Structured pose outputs

- - - -

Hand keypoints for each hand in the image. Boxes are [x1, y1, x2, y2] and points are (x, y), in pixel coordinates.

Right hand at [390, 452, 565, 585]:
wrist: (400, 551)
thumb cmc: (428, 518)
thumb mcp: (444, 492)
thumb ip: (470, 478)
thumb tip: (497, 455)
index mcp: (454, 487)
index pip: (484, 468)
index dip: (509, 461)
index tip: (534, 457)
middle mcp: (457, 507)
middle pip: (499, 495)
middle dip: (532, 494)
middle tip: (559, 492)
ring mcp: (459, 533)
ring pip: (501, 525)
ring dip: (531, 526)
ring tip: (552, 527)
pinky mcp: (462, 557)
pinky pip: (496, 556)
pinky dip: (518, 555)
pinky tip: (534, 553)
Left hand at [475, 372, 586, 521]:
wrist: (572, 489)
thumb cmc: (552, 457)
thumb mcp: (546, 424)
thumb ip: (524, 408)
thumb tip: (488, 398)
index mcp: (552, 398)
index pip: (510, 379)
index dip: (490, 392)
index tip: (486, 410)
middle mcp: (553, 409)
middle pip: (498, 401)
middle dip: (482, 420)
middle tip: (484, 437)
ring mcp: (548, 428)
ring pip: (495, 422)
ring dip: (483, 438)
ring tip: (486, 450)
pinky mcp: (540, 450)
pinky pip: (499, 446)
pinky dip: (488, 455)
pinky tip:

- - - -

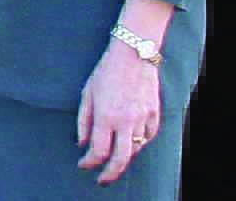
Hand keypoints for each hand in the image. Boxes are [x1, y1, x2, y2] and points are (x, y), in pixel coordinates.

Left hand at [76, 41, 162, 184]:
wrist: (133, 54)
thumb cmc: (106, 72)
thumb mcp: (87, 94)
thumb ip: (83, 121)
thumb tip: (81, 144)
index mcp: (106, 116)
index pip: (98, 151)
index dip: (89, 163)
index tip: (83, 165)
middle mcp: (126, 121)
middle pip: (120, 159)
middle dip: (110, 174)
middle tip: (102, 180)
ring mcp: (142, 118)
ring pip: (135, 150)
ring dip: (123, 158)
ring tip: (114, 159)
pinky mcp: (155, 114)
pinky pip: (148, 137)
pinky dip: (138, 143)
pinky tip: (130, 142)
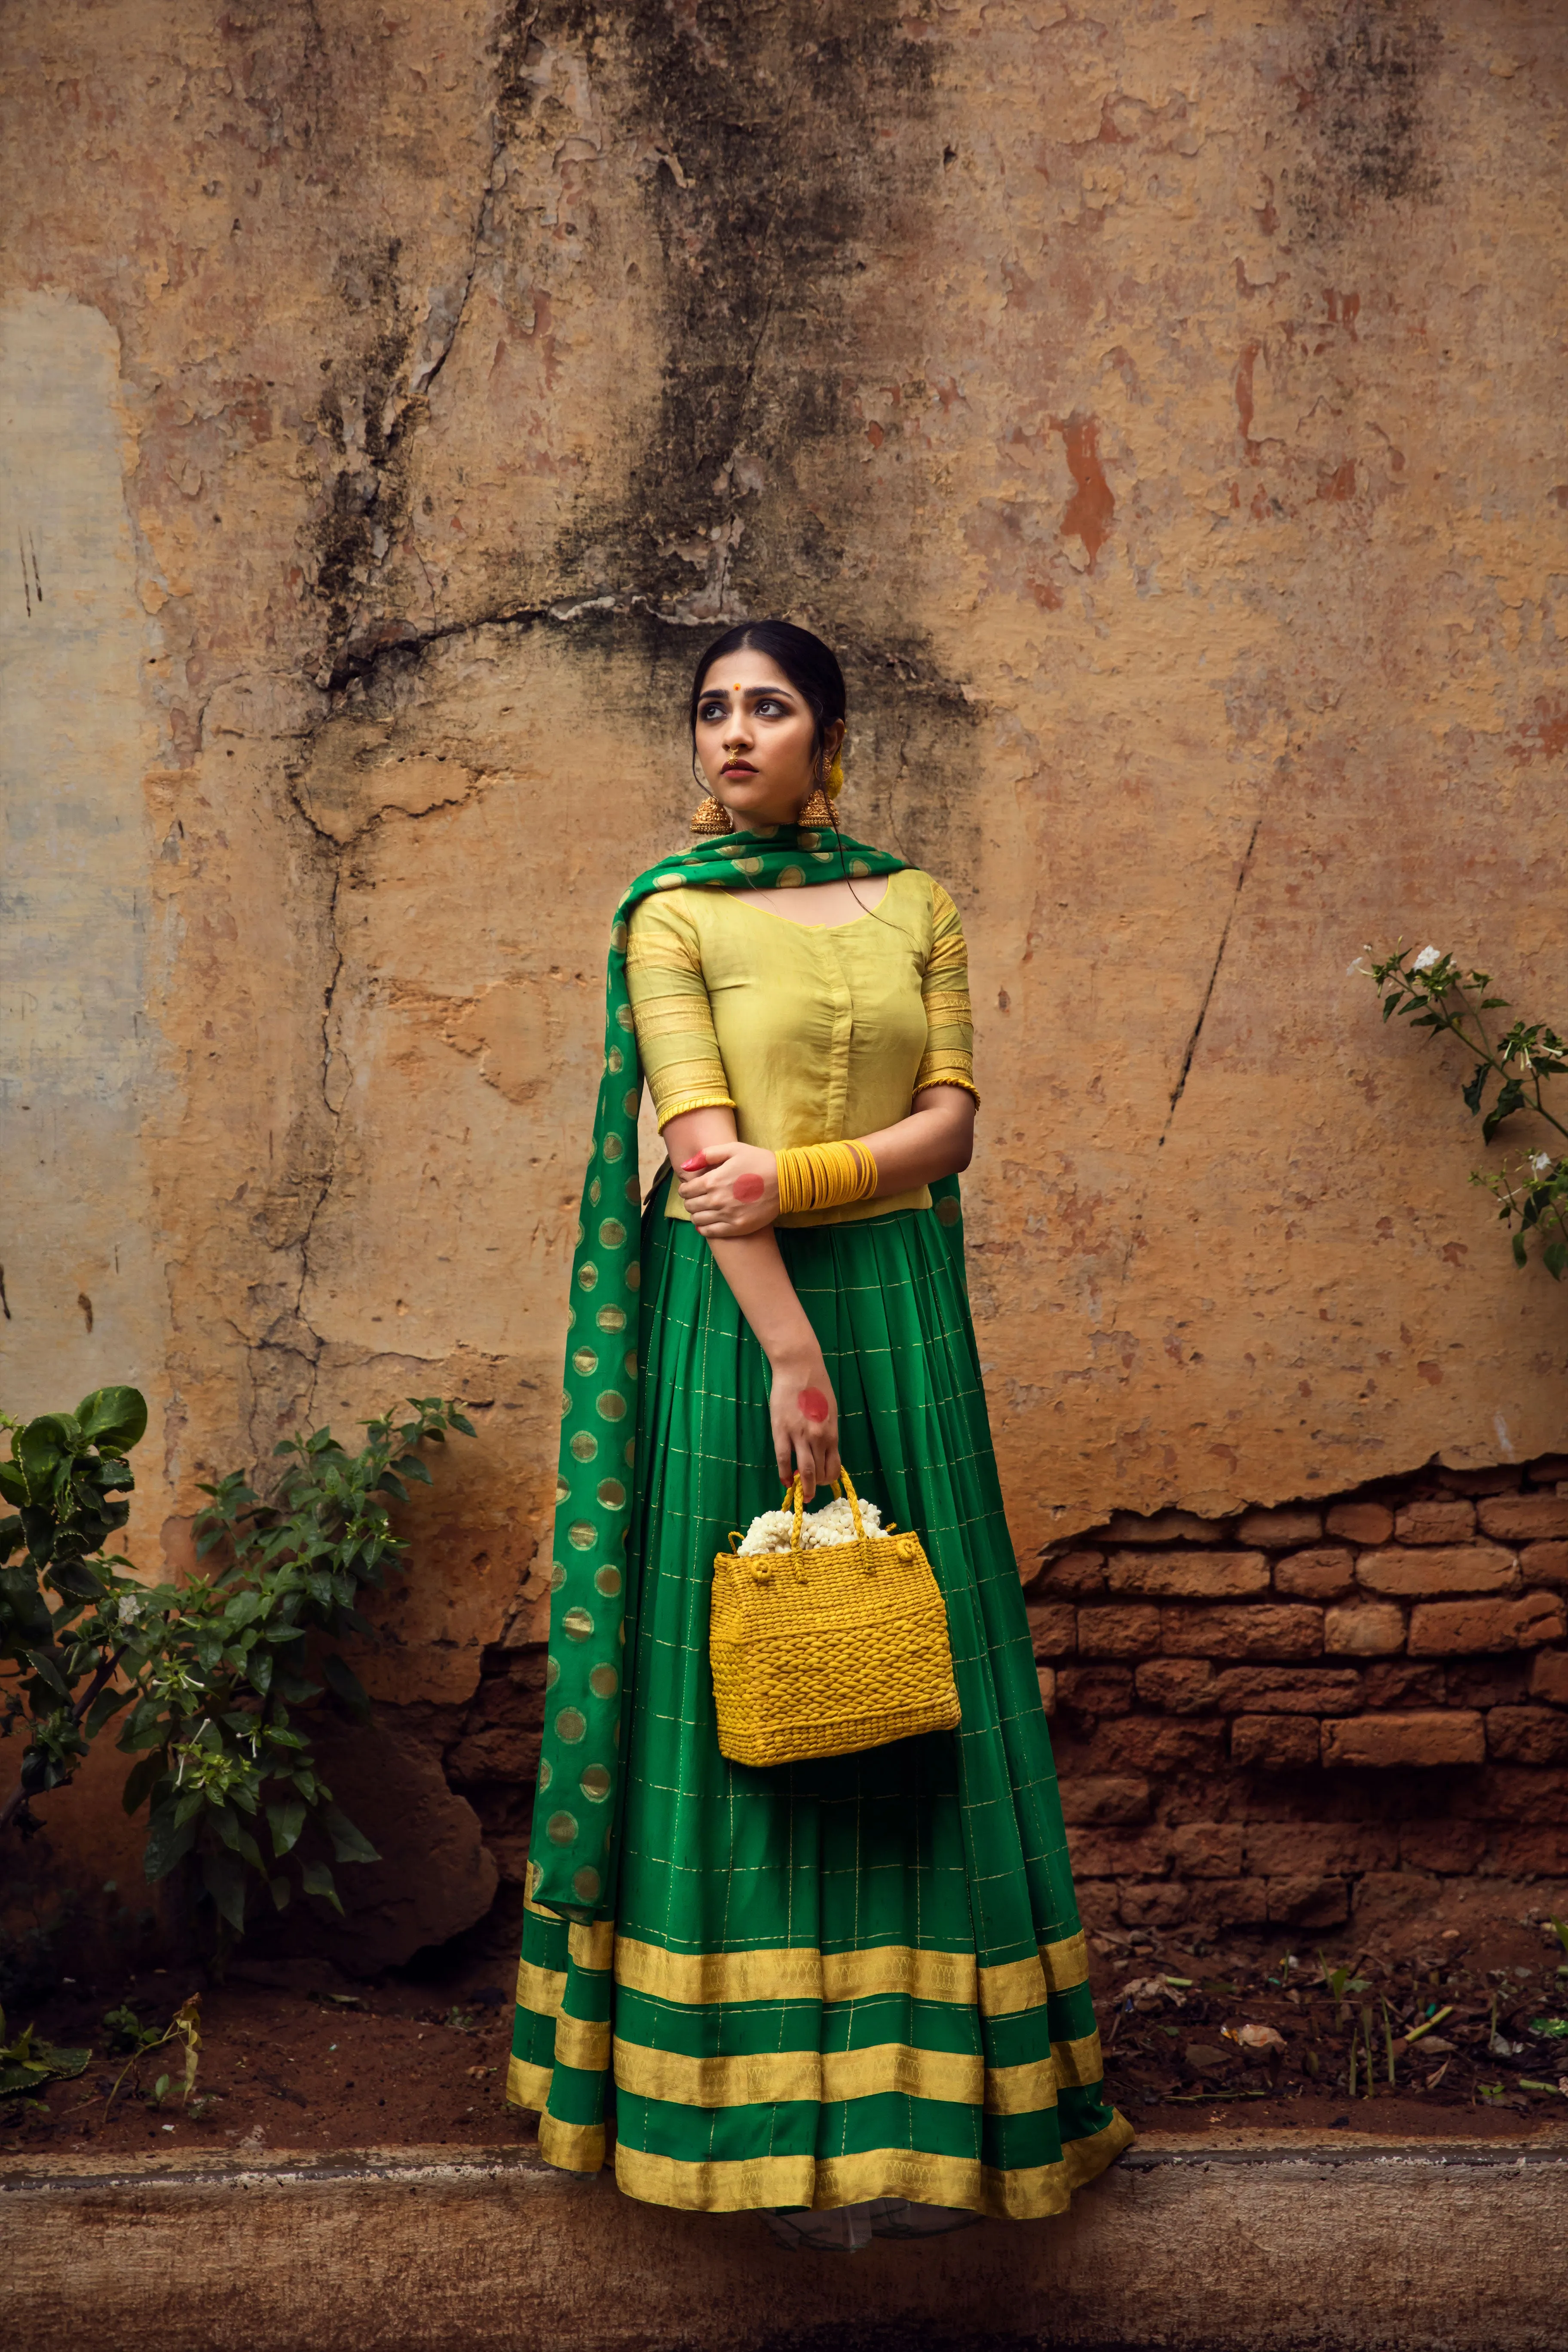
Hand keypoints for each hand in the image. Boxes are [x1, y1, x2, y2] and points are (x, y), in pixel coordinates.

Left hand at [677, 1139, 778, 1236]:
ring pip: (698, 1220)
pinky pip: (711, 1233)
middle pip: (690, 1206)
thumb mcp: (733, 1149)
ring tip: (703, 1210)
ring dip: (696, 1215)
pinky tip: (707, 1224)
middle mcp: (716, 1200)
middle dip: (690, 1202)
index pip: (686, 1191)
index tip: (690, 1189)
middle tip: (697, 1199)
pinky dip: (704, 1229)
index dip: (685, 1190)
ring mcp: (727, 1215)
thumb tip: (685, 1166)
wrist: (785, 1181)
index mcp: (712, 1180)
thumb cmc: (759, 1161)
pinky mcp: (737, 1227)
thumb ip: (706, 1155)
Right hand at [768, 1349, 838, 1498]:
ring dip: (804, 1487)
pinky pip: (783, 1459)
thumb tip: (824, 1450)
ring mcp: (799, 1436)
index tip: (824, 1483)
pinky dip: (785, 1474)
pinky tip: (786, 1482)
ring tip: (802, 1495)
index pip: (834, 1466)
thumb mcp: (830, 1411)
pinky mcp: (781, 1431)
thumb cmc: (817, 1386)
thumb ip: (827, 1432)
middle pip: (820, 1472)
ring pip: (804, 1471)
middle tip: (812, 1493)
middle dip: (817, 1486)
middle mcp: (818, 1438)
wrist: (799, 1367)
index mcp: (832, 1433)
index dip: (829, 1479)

- - - -

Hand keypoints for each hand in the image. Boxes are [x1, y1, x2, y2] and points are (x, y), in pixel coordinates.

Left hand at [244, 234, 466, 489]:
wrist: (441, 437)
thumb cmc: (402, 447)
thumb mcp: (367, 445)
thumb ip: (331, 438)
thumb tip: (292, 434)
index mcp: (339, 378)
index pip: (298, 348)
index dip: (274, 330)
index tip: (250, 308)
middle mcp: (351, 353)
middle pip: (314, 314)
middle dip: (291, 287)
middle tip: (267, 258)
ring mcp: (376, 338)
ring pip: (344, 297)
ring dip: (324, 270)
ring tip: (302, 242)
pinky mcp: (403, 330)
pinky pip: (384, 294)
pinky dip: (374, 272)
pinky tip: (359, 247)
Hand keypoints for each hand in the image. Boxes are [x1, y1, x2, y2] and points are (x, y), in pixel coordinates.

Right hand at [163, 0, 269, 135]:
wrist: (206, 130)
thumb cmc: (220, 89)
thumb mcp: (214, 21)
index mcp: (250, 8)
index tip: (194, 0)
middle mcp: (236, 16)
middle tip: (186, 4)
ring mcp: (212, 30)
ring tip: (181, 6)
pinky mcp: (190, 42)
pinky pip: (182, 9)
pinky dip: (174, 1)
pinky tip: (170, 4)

- - - -

(AIM OF THE EXERCISE):
Using the data above, reproduce exactly the lines from the line that contains "pinky pip: (783, 1459)" through the line that contains "index dip: (829, 1479)", including both.

(ANSWER BOX):
pinky pip: (783, 1459)
thumb tip: (824, 1450)
ring mcp: (799, 1436)
index tip: (824, 1483)
pinky dip: (785, 1474)
pinky tip: (786, 1482)
ring tip: (802, 1495)
index pip: (834, 1466)
thumb mcp: (830, 1411)
pinky mcp: (781, 1431)
thumb cmc: (817, 1386)
thumb ip: (827, 1432)
middle pip: (820, 1472)
ring pip: (804, 1471)
middle tip: (812, 1493)
middle dip: (817, 1486)
middle mcp: (818, 1438)
wrist: (799, 1367)
index mcp: (832, 1433)
index dip: (829, 1479)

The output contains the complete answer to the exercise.